Klaas Hübner, Sprecher des Seeheimer Kreises der SPD, zeigt sich enttäuscht über Wolfgang Clements Entschluss, aus der SPD auszutreten. Die Bundesschiedskommission der Partei habe ihm mit ihrer Rüge die Hand gereicht - Clements Entscheidung sei aber zu respektieren.

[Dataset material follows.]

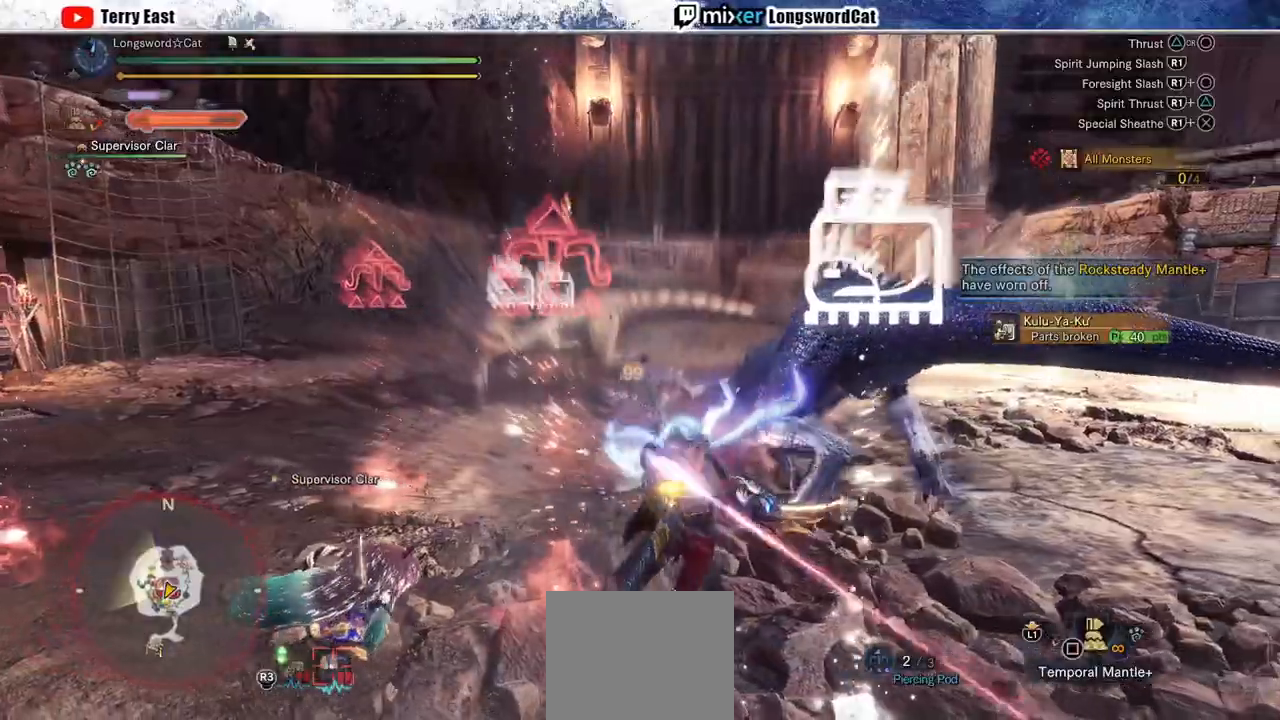
Gameplay with a controller (PlayStation layout); each line is a JSON object with the inputs held at the frame after it. "events" lists button and stick changes between this image and that frame as [ms after this image, input, new state], when the widget could be followed in between. Not read: L1 L3.
{"buttons": ["R1"], "left_stick": "up-right", "right_stick": "center", "events": [[117, "R1", "down"], [217, "R1", "up"], [300, "R1", "down"], [367, "R1", "up"], [450, "R1", "down"]]}
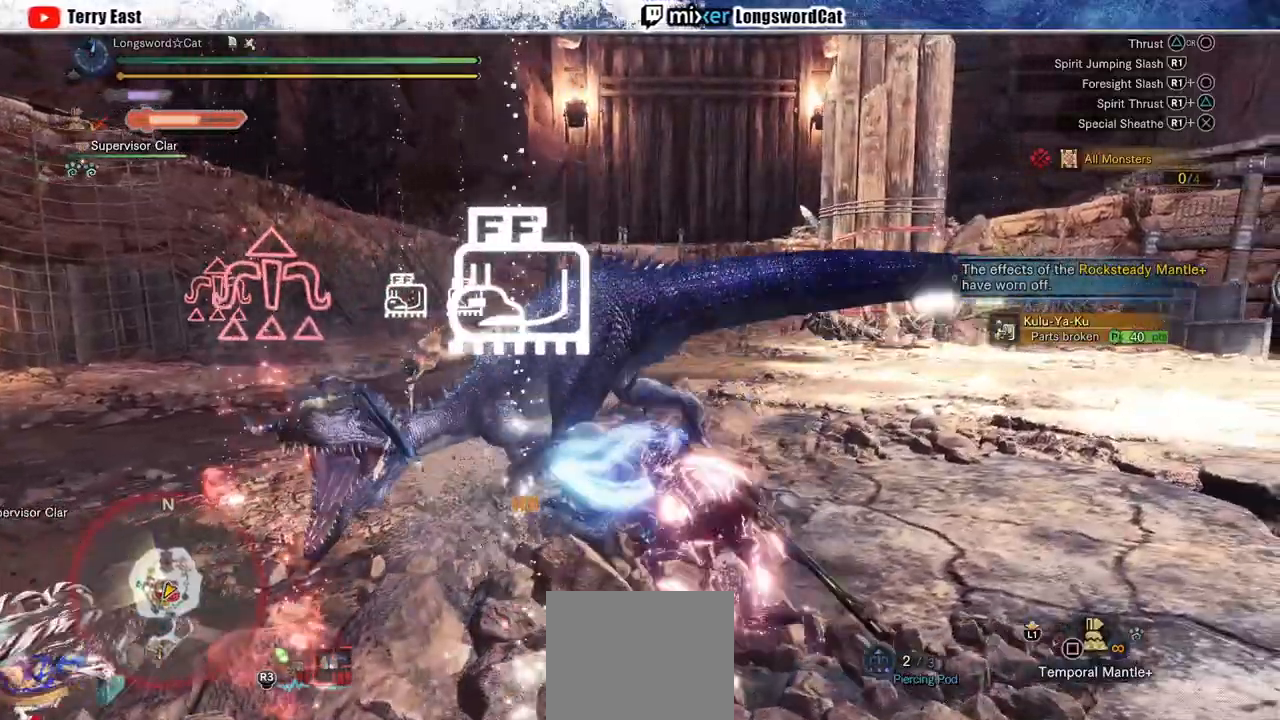
{"buttons": [], "left_stick": "center", "right_stick": "center", "events": [[17, "R1", "up"], [117, "R1", "down"], [200, "R1", "up"], [350, "left_stick", "center"]]}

Klaas Hübner im Gespräch mit Sandra Schulz | 25.11.2008
    Sandra Schulz: Der SPD-Parteivorsitzende Franz Müntefering heute Vormittag in Berlin. – Eine zeitliche Koinzidenz war es gewiss nicht. Erst gestern hatte die Bundesschiedskommission der SPD entschieden, Clement nicht aus der Partei auszuschließen, sondern es bei einer Rüge zu belassen. Diese Rüge hatte Clement heute Vormittag in einem Interview seinerseits gerügt.
    Unmittelbar vor der Sendung hatte ich Gelegenheit, mit Klaas Hübner zu telefonieren. Er ist Sprecher des konservativen Seeheimer Kreises der SPD. Meine erste Frage: Reisende soll man nicht aufhalten, sagte SPD-Vize Andrea Nahles. Irrt sie?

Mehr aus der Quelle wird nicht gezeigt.